The voice grew fainter and fainter in the distance--
For I'm a tremendously busy Sweep, Catching the folk when they're all asleep, And tossing the blacks on the Rubbish Heap Over the edge of the world...!
The voice died away into the wind among the high branches, and they heard it no more.
'There's a Sweep worth knowing,' murmured Rogers, strong yearning in him.

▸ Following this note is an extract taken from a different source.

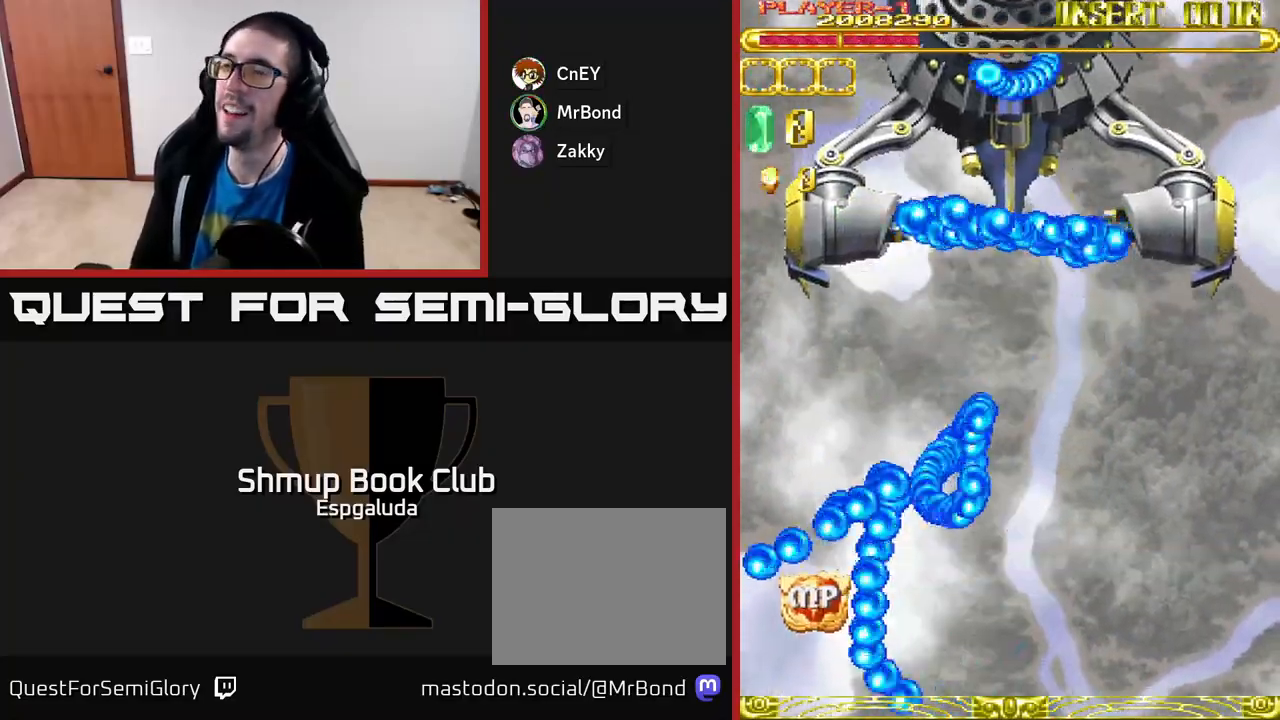
{"buttons": [], "left_stick": "center", "events": [[133, "A", "up"]]}
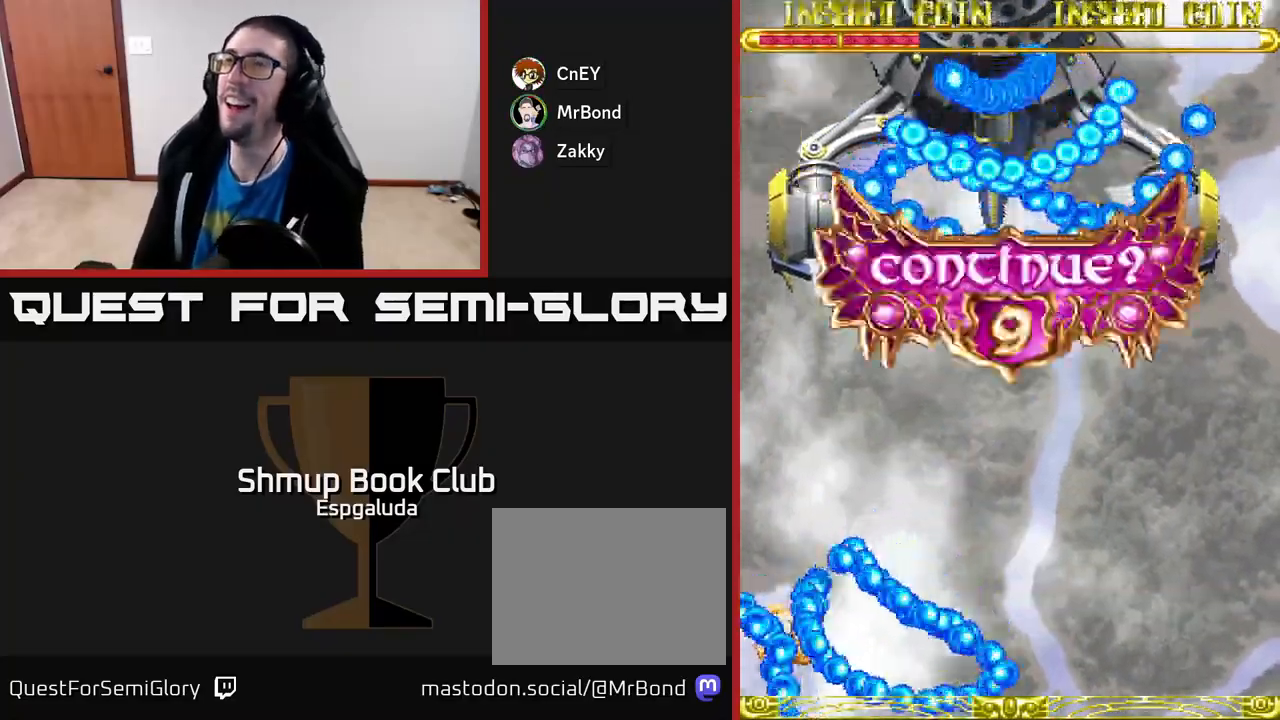
{"buttons": [], "left_stick": "center", "events": []}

'There are no blacks or blues in my brain,' exclaimed Monkey, 'but Jimbo's always got some on his face.'
The impudence passed ignored. Jimbo took his cousin's hand and led him to the opening. The 'men' went in first together; the other sex might follow as best it could. Yet somehow or other Monkey slipped between their legs and got in before them. They stood up side by side in the most wonderful place they had ever dreamed of.
And the first thing they saw was--Jane Anne.
'I'm collecting for Mother. Her needles want such a chronic lot, you see.' Her face seemed full of stars; there was no puzzled expression in the eyes now. She looked beautiful. And the younger children stared in sheer amazement and admiration.
'I have no time to waste,' she said, moving past them with a load in her spread apron that was like molten gold; 'I have to be up and awake at six to make your porridge before you go to school. I'm a busy monster, I can tell you!' She went by them like a flash, and out into the night.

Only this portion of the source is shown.